§ **Saved data entries**:
======

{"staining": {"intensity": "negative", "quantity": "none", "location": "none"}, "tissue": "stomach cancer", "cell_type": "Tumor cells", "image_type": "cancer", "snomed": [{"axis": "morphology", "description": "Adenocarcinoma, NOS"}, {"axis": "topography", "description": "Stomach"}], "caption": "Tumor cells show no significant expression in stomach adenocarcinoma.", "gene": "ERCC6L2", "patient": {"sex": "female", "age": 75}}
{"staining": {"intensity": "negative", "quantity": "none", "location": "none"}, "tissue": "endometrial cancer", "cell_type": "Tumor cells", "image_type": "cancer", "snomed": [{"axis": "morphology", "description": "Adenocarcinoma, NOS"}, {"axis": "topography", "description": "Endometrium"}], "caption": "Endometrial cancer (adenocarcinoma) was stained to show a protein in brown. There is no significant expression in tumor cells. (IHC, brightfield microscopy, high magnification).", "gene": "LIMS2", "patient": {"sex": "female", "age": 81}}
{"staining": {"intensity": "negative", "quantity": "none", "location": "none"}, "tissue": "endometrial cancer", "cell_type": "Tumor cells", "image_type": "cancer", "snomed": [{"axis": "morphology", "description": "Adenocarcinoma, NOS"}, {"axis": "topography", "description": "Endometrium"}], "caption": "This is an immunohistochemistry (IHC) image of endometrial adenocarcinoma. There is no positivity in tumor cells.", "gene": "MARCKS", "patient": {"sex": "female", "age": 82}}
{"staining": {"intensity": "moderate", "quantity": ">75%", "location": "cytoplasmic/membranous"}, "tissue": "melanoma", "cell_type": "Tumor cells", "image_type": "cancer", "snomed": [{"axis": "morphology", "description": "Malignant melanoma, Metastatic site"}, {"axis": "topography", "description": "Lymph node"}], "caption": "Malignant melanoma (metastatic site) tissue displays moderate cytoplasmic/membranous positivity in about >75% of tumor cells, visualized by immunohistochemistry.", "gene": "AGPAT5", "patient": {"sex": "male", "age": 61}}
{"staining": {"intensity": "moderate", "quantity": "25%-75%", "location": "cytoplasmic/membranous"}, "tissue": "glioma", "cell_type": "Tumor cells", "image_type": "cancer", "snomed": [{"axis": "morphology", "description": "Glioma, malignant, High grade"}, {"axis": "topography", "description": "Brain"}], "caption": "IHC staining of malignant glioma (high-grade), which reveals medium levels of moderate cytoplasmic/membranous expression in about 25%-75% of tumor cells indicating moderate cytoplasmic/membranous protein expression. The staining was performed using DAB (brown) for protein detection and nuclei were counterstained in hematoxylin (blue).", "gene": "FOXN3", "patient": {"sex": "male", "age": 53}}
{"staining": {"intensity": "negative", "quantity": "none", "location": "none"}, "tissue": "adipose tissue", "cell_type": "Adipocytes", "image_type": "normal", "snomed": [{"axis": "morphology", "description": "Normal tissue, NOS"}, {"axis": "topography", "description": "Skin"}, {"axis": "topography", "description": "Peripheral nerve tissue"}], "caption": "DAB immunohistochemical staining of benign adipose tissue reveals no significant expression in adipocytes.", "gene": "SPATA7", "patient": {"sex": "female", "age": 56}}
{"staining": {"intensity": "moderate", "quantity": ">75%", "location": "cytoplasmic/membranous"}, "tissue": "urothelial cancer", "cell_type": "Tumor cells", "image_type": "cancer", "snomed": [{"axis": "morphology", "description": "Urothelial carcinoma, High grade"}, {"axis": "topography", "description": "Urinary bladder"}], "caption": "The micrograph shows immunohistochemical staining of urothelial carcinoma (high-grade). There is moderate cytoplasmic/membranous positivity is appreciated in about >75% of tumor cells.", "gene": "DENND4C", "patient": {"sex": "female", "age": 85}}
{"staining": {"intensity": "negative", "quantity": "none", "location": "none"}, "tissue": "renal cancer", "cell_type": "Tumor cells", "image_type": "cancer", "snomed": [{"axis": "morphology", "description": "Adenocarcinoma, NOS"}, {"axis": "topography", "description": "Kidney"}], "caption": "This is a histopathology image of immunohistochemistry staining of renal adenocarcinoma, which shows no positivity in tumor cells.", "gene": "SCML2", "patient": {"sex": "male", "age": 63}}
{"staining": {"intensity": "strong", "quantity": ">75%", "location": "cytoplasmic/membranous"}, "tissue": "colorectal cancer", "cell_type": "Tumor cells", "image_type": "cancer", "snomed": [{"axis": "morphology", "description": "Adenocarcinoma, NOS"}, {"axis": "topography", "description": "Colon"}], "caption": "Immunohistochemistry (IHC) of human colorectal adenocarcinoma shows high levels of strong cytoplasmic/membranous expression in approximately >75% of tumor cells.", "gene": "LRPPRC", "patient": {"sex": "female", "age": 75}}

======

§ **Task statement**: Determine the number of lines in these entries that contain the word "reveals", and write only that number.

§ **Solved problem**: 2